第2章では、第1章で発見したスポロゾイト特異的モチーフを、終宿主であるネコ科の動物を使わずに、機能証明することに挑戦した。そこで、タキゾイトステージの遺伝子発現制御機構を攪乱し、タキゾイトステージ以外の遺伝子を強制的に発現させるヒストン脱アセチル化酵素阻害薬(HDACi)に着目し、トリコスタチンA(TSA)およびスベロイルアニリドヒドロキサム酸(SAHA)により刺激された細胞外タキゾイトのRNA-seqを行った。その結果、第1章で同定された720個のスポロゾイト特異的遺伝子のうち、TSAとSAHAでそれぞれ47個と30個の遺伝子に発現上昇がみられることが確認された。これらの遺伝子の中から(i)スポロゾイト特異的遺伝子であること(ii)TSAおよびSAHAの刺激により共通して発現が上昇すること(iii)TGTANNTACAモチーフが主要TSSピークの上流-15塩基から115塩基中に存在することを指標に、TGME49_205090遺伝子を選抜した。当該遺伝子プロモーターを利用してレポーターアッセイを行った結果、コントロールと比較してTSAでは約180倍、SAHAでは約40倍の発現上昇がHDACi刺激後4時間で見られた。一方で、モチーフを変異させた株を刺激した場合、TSAおよびSAHAともに変異無し株と比べて発現の上昇は半分以下となった。この結果から、TGTANNTACAモチーフはスポロゾイト遺伝子を特異的に制御している可能性が示唆された。

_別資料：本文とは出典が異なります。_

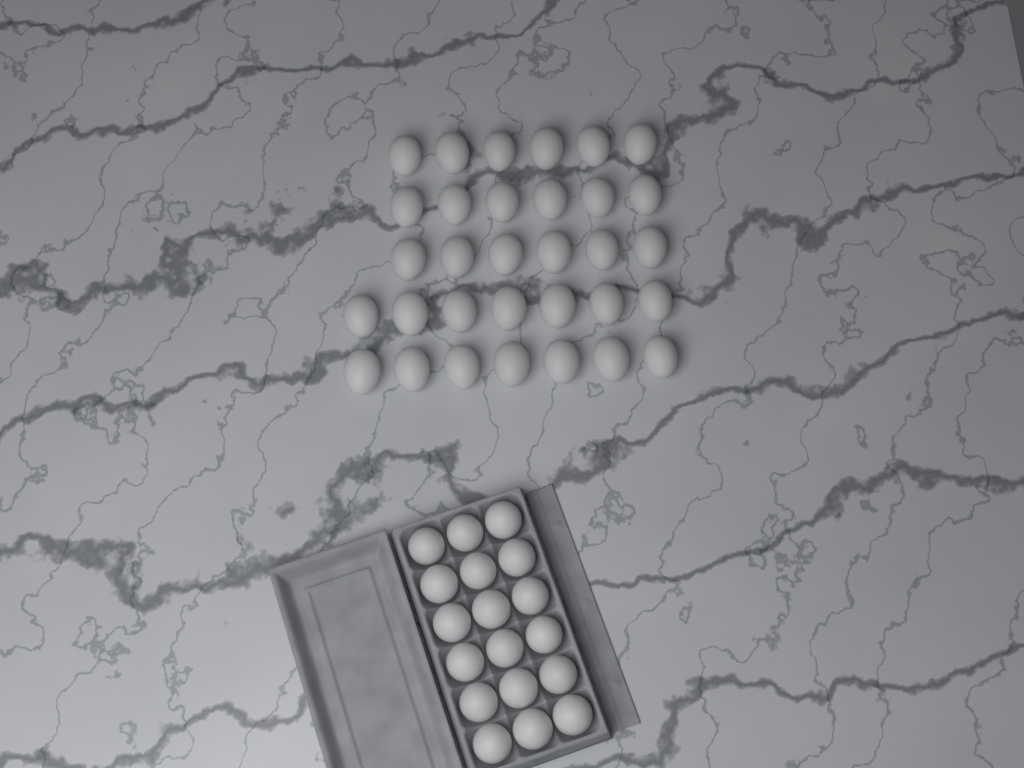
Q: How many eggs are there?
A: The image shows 50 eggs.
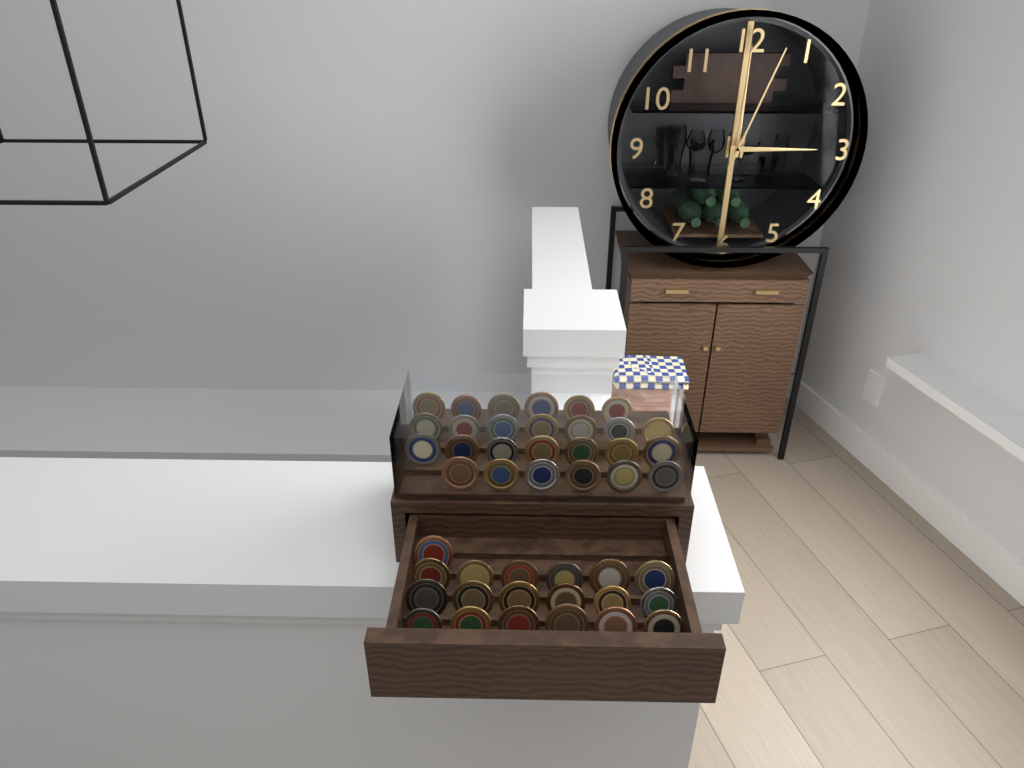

以上、本研究ではプロモーターに存在するスポロゾイト特異的モチーフを初めて解析により同定した。さらにそのモチーフが機能的であることをネコ科の動物を用いずに証明することができた。今後、この方法を培養が困難もしくは現段階で確立されていないガメートサイト等のステージにも拡大、応用することで、ステージ変換における遺伝子制御機構の深層を理解し、トキソプラズマ症により効率的に対抗するための知見を得ることが可能であると考える。